ゲームは究極の科学なり

フルタイムの教員モードに入っている企画系ゲーム屋があれこれ綴ります

バッカスの微笑み返し(6)

 気が付くと、もう8月だ。ここ数回、酒をテーマにあれこれ書いてる。でも、昔のぼくを知る人が見たら笑うだろう。というのも、元々ぼくは、アンチ酒派だったのだ。

 健診で酒量をきかれたら「ゼロ」と答えていた。実際、1年間の総酒量ですら、ビールでジョッキ1杯分もなかっただろう。飲まないについては「ほとんど」だし、自分自身の積極的意思としてという縛り付きなら「全く」だった。

 これだけなら“ノン”にすぎない。“アンチ”たる理由は、自らの行動にある。ぼくはこの国の酒に対する寛容さを、常日頃から苦々しく思っていた。そして持ち前の豊富な表現力で、ことあるごとにそれを主張していたのだ。

 これを裏付けていたのが体質だ。

 実はアルコールを受け付けない体質だった。アレルギーではないので、全く飲めないわけじゃない。ただ、飲むと気持ち悪くなる。ふつうの人ならいったん気持ちよく酩酊してから気持ちが悪くなるところ、ダイレクトに気持ち悪い領域に突入してしまうのだ。飲み会なんて、わざわざ吐くために参加してるようなもの。だんだん悪くなってく気分の中、醜態をさらす連中を否が応でも見せつけられ、やがて“熱く込み上げてくるもの”に突き動かされてトイレまでまっしぐら……いや、これでアンチにならなかったら、ドMだって。

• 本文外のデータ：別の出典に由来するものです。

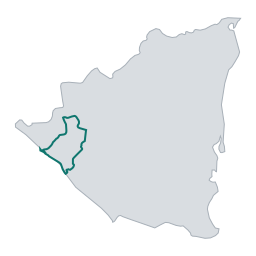 León highlighted on a map of Nicaragua
{"feature_id": "NIC-658", "entity_name": "León", "entity_type": "Department", "adm_level": 1, "iso_a3": "NIC", "parent_name": "Nicaragua", "parent_adm1": "", "projection": "orthographic", "projection_center": [-86.624, 12.561], "detail": "fine", "context": "in_parent", "style": "outline", "palette": "teal", "viewbox_px": 256, "rotation_deg": 0, "n_neighbors": 0, "source": "natural_earth", "source_scale": "10m", "svg_char_len": 3582}
<svg xmlns="http://www.w3.org/2000/svg" viewBox="0 0 256 256"><path d="M240.6,18.3L239.3,20.2L237.8,21.4L234.7,27.6L233.6,28.2L233.3,23.6L231.4,23.1L229.2,24.7L228.0,27.1L230.0,30.1L231.7,30.1L233.8,30.9L239.6,52.0L238.5,55.7L235.1,61.6L231.9,66.7L228.7,69.8L224.8,83.2L221.4,104.8L224.3,124.2L223.1,142.1L224.4,146.4L224.8,151.6L222.0,152.6L220.5,152.5L218.9,149.2L219.0,146.4L220.6,143.0L221.2,138.5L220.4,136.1L218.9,141.3L216.1,143.7L214.2,144.5L212.5,147.1L214.4,152.0L216.9,155.6L217.8,158.1L216.9,161.2L216.5,171.7L215.6,171.4L214.7,170.0L212.1,170.0L211.8,174.2L212.0,176.6L209.8,178.4L209.1,180.2L210.9,181.5L212.9,182.2L215.3,182.0L217.4,187.2L218.1,191.4L213.4,195.4L211.9,198.6L209.3,202.6L207.8,206.4L207.4,209.2L209.3,217.9L212.6,224.1L215.3,228.0L219.0,228.8L218.2,233.0L215.5,235.6L210.5,237.9L205.0,238.3L196.1,236.4L192.4,236.1L191.0,235.1L190.5,233.0L187.9,230.0L183.2,225.9L180.5,226.2L176.1,225.4L168.7,222.7L165.3,222.4L160.5,224.8L154.8,227.9L141.1,223.1L131.5,219.8L122.9,216.7L120.6,215.5L118.7,215.8L117.1,217.4L115.2,220.3L114.6,221.1L113.6,221.9L112.5,222.1L112.5,220.8L108.2,215.1L101.5,208.3L75.8,187.3L66.4,174.8L61.3,165.7L56.5,161.0L42.7,151.4L39.5,147.5L25.9,134.7L15.5,127.1L15.4,123.9L19.7,119.9L21.8,120.1L24.0,123.0L27.7,126.2L29.5,126.2L32.0,124.7L32.1,123.2L46.1,122.6L48.6,121.8L51.1,119.4L52.4,116.1L52.6,112.9L53.2,110.7L55.4,108.5L59.5,107.8L62.7,107.5L63.6,106.0L62.7,101.2L61.0,89.4L60.6,86.2L61.2,83.7L62.5,82.8L68.7,82.2L80.3,83.2L82.6,82.5L87.3,75.8L91.6,70.9L94.7,68.7L97.2,68.0L100.0,72.3L109.9,78.6L111.6,78.2L112.6,77.8L112.9,76.9L112.7,74.1L115.1,71.4L120.2,69.1L125.4,64.9L130.5,58.9L135.0,55.4L138.7,54.3L140.2,52.7L139.3,50.5L139.5,47.4L141.0,43.3L143.2,41.0L146.1,40.3L147.2,39.0L146.6,37.1L147.1,35.0L149.7,31.6L155.9,28.6L159.5,29.5L162.5,33.5L166.7,36.1L172.1,37.5L176.3,37.0L179.3,34.5L181.9,33.7L184.3,34.6L185.6,34.1L185.7,32.0L186.9,31.5L189.3,32.6L191.4,32.9L193.2,32.3L193.9,31.3L194.2,30.3L195.6,29.5L200.2,30.2L205.4,28.9L211.2,25.7L215.0,24.2L216.9,24.6L219.2,22.9L221.8,19.3L227.8,17.7L240.6,18.3Z" fill="#d9dde1" stroke="#a8b0b8" stroke-width="1"/><path d="M65.6,173.8L64.6,172.6L62.7,169.3L61.0,164.4L60.5,163.6L59.2,162.5L48.9,156.2L48.3,155.4L45.4,153.7L43.9,152.1L40.4,150.5L40.3,149.3L40.9,150.1L41.8,150.7L43.0,151.2L44.1,151.4L42.9,150.1L44.0,149.5L46.5,149.2L47.4,148.8L48.3,148.3L48.7,148.0L51.3,145.3L52.4,143.6L52.8,142.6L52.9,142.3L53.9,141.4L55.2,140.0L56.4,138.6L57.4,138.2L58.4,137.0L59.1,135.7L59.5,135.3L60.0,135.0L63.6,134.5L64.4,134.3L64.7,134.2L65.6,133.6L66.3,132.2L66.4,130.6L66.0,124.3L65.3,122.9L64.7,121.8L63.6,119.3L63.1,117.6L64.0,117.2L64.5,117.2L65.1,117.2L65.9,117.4L66.9,117.9L67.5,117.9L68.5,117.7L71.8,116.5L74.6,115.9L75.2,116.1L75.6,116.3L76.5,117.2L77.9,119.4L78.4,120.1L78.6,120.6L79.0,121.8L78.9,123.5L77.8,125.4L77.7,126.0L77.7,126.5L78.2,127.4L79.9,128.2L86.1,130.0L85.9,131.3L85.3,136.4L84.8,141.0L82.9,142.2L82.1,142.9L81.7,143.5L81.6,143.8L81.5,144.0L81.4,144.7L81.4,144.9L81.5,145.1L81.5,145.3L81.4,145.6L81.1,146.5L81.0,146.8L81.2,147.2L81.2,147.3L81.7,148.0L82.0,148.3L82.1,148.5L82.1,148.8L82.1,149.0L82.1,149.3L81.9,149.6L77.0,154.5L73.7,157.9L73.0,158.9L72.9,159.7L72.9,163.3L72.9,163.7L73.1,164.0L73.3,164.1L73.5,164.3L73.9,164.7L73.9,165.6L73.3,167.0L72.3,168.2L70.4,169.6L70.1,169.8L69.3,169.6L68.5,169.4L68.3,169.3L68.2,169.4L67.3,169.7L66.9,169.7L66.8,169.8L66.6,169.9L66.5,170.0L66.5,170.3L66.6,170.7L66.9,171.4L67.2,171.7L67.2,171.8L67.3,172.0L67.3,172.3L67.0,172.7L66.9,172.9L65.6,173.8L65.6,173.8Z" fill="none" stroke="#0f766e" stroke-width="2"/></svg>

 こんなことを書くと、学生諸君の年代なら疑問におもうだろうね。

「山田さん、なんでわざわざ宴会に行ったんですか?」

 いやいや、こういう人間でも飲むことを拒めないのが、昭和という時代だったのですよ。まあその分、経験値は上がったね。今の時代なら、ぼくは参加そのものを拒んでしまい、酔っぱらいの醜態を目撃するチャンスも失っていただろうから。

 ともあれ、人は変化する。ぼく自身の、酒に対する気持ちのあり方も変化した。「下部構造が上部構造を導く」(マルクス)は個人にも言えるようで、体質が変化し、アルコール不耐性が少し和らいだ結果、酒に対する考えも変わってきたのだ。